■ 元データ:
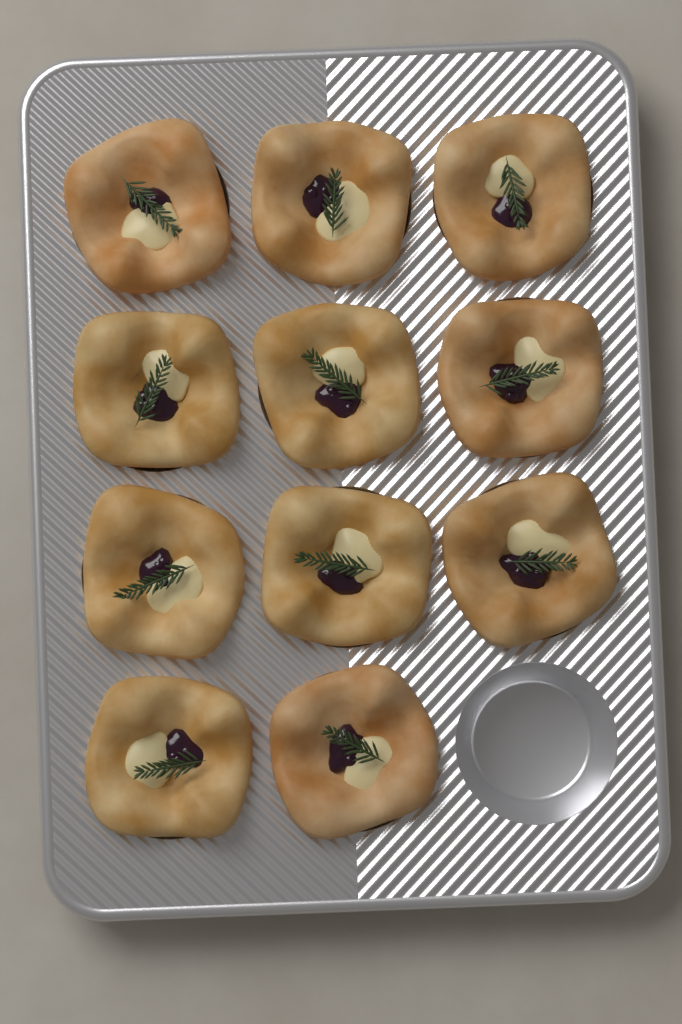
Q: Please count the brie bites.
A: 11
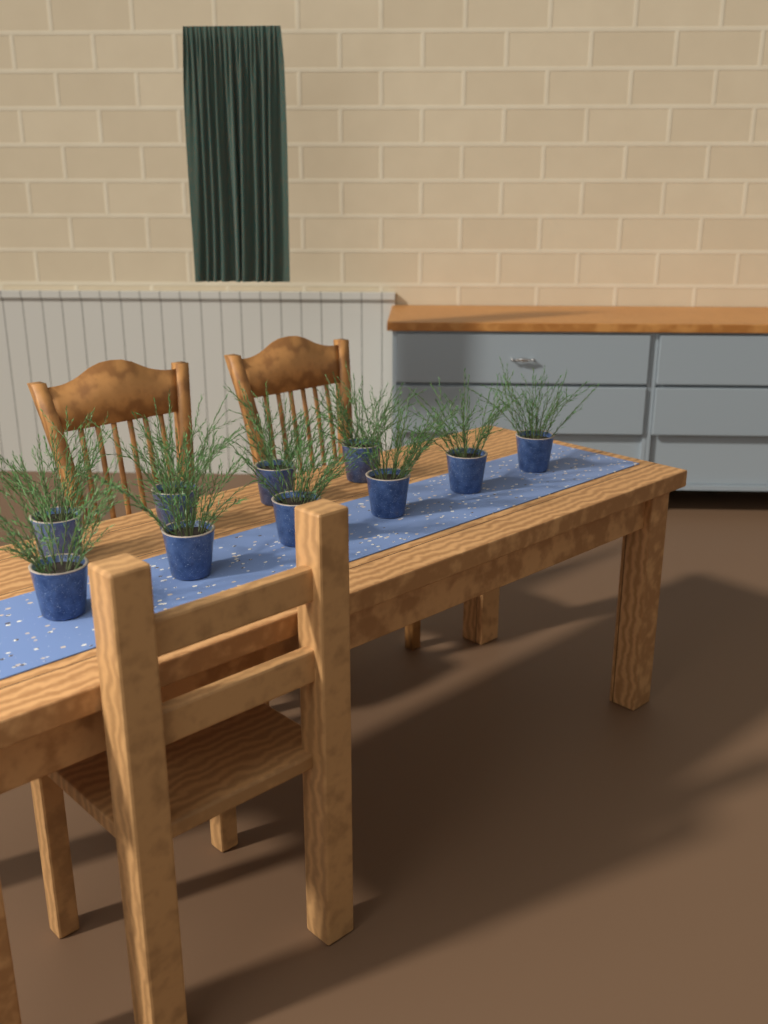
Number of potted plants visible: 10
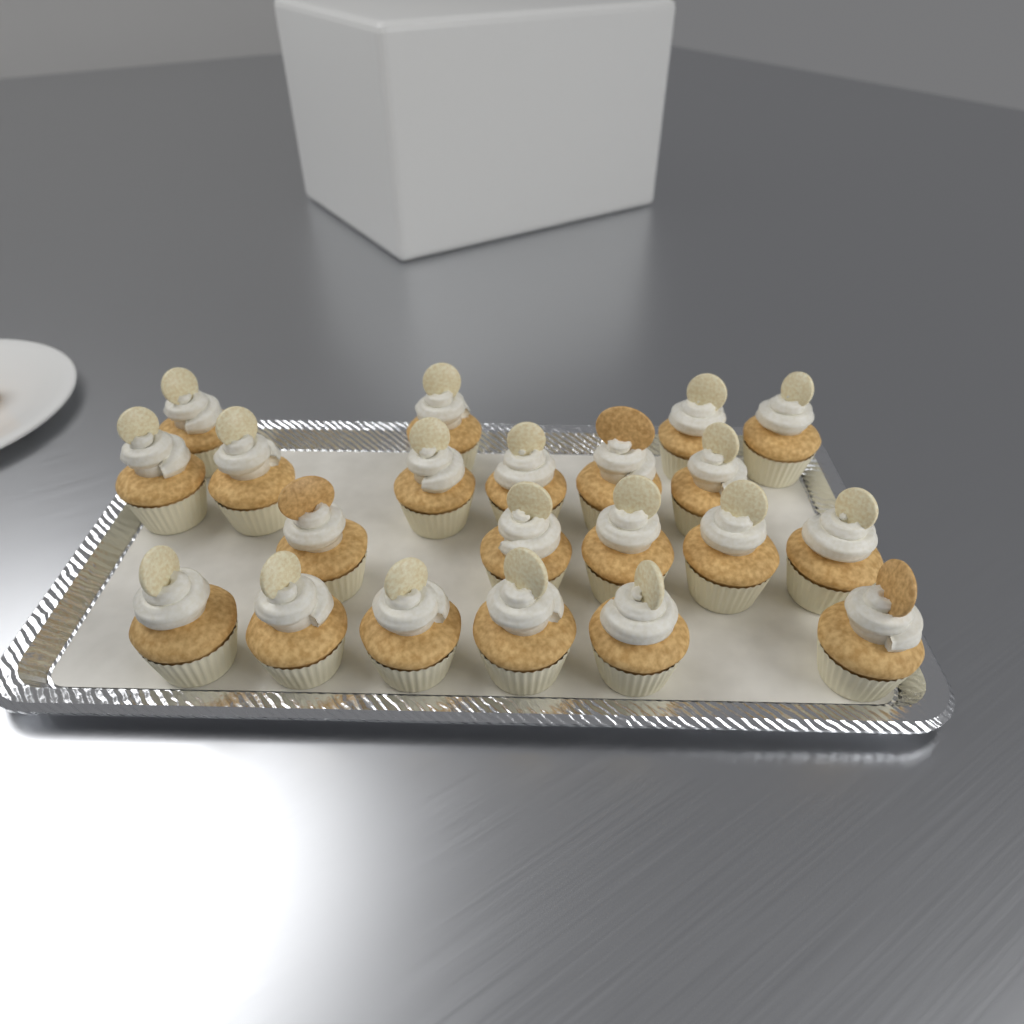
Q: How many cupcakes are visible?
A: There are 21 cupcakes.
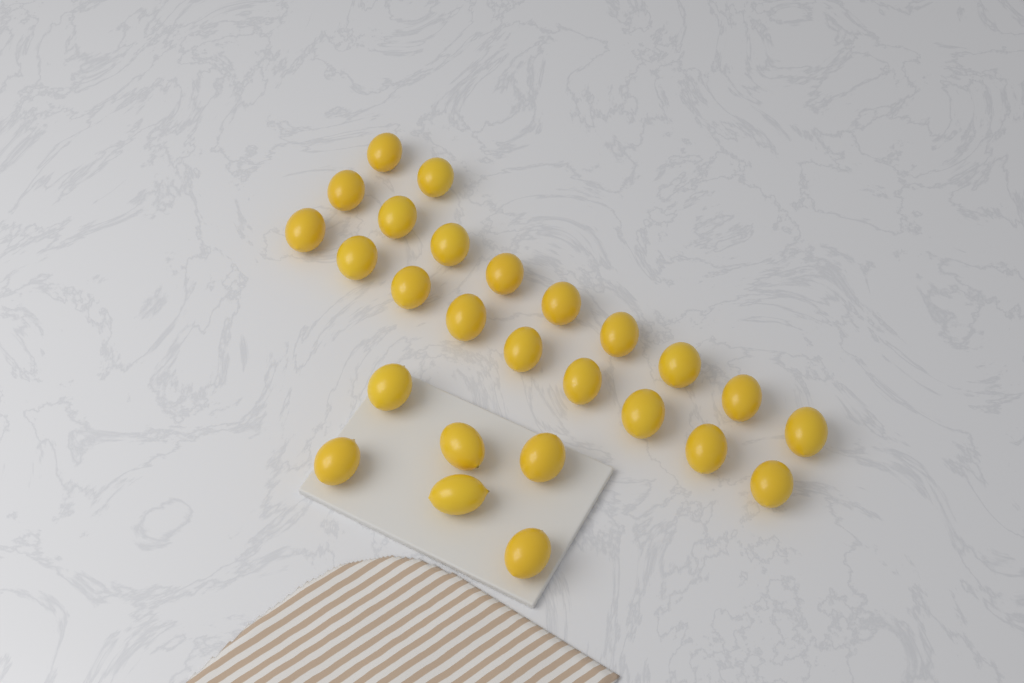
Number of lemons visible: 26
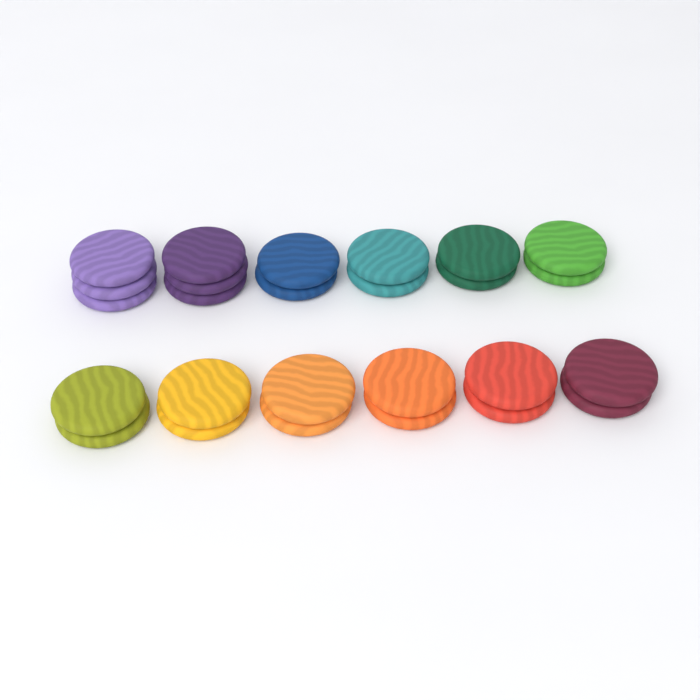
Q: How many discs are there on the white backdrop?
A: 26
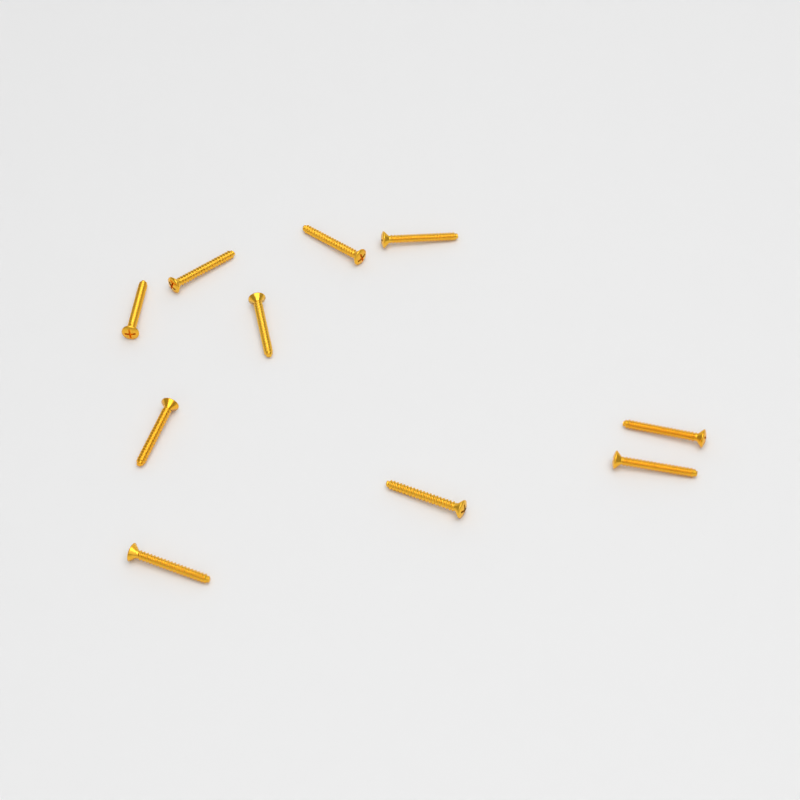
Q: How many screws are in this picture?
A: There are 10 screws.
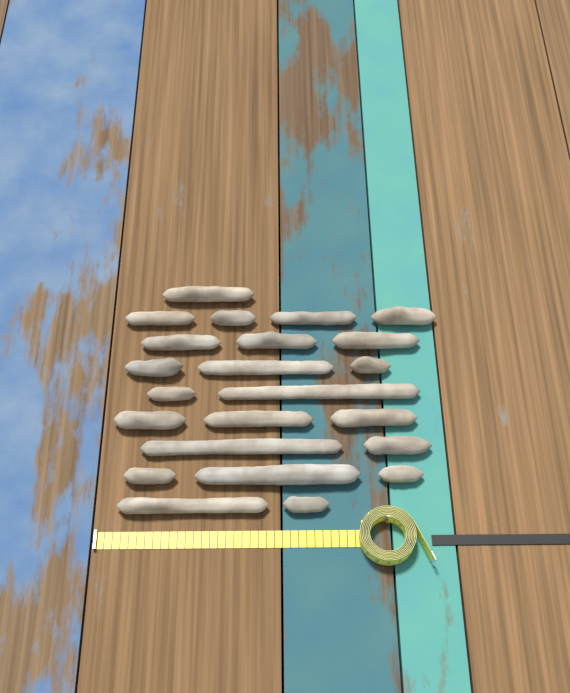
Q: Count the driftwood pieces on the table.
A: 23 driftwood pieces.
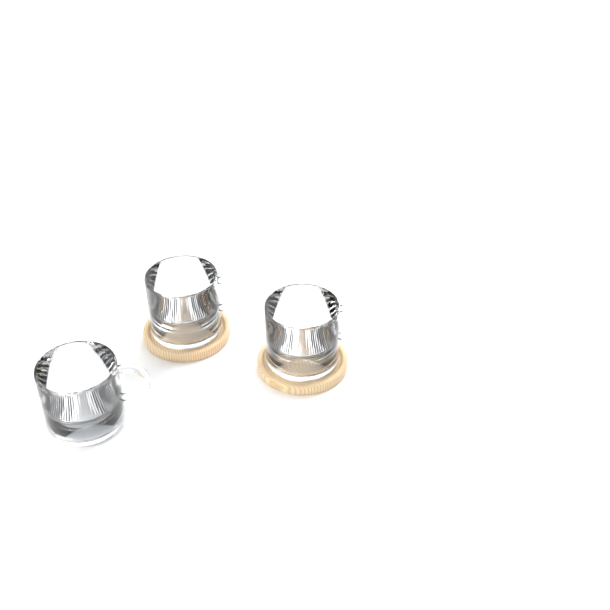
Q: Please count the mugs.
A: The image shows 3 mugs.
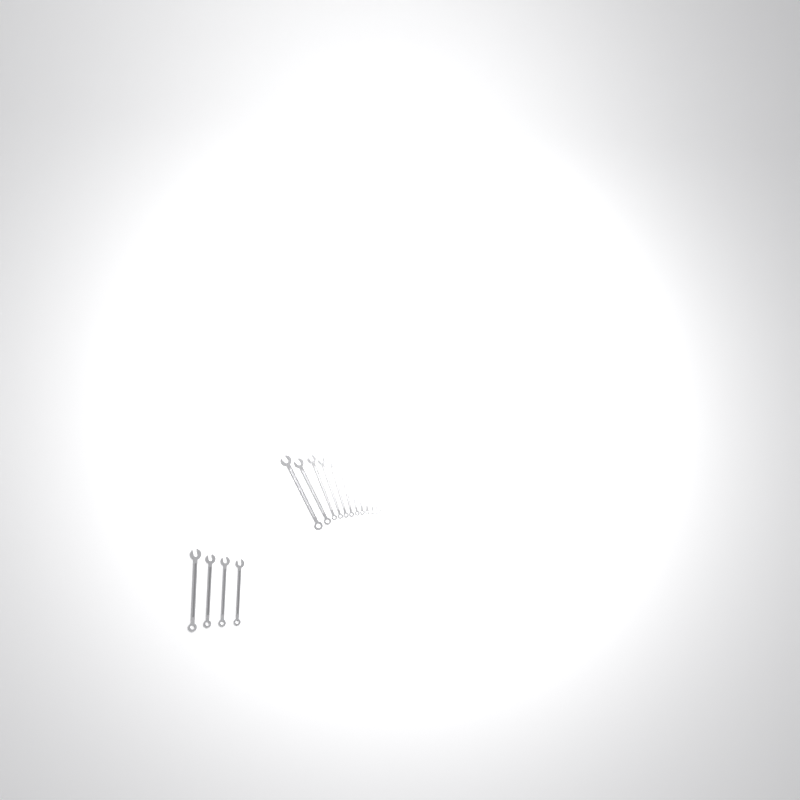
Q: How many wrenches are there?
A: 16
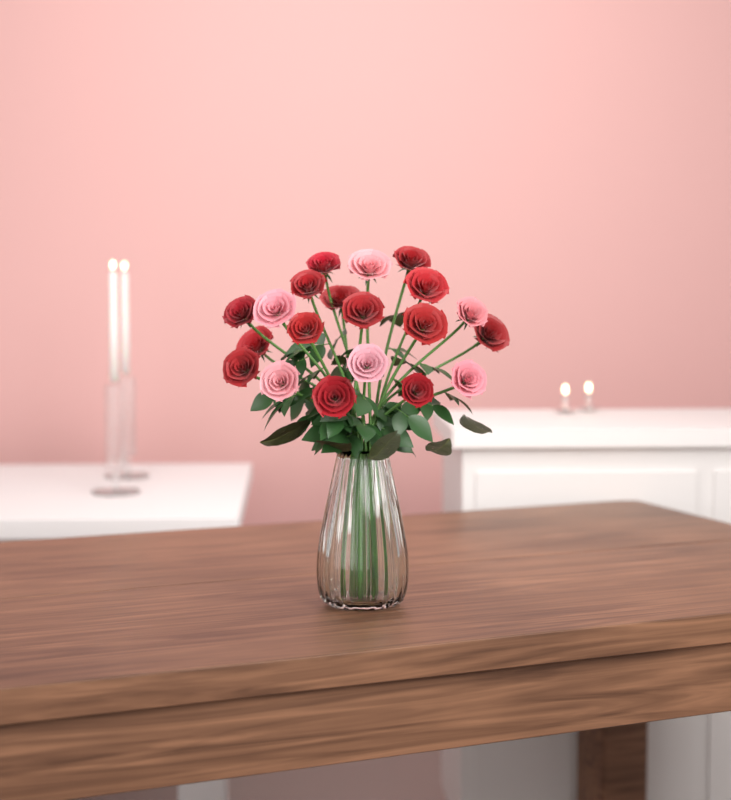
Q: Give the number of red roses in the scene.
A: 14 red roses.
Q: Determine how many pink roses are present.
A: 6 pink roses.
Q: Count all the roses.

■ 取り組む課題:
上のエントリから、文字列「pink」を含む行をすべて抜き出してください。

■ この課題の解答:
Q: Determine how many pink roses are present.
A: 6 pink roses.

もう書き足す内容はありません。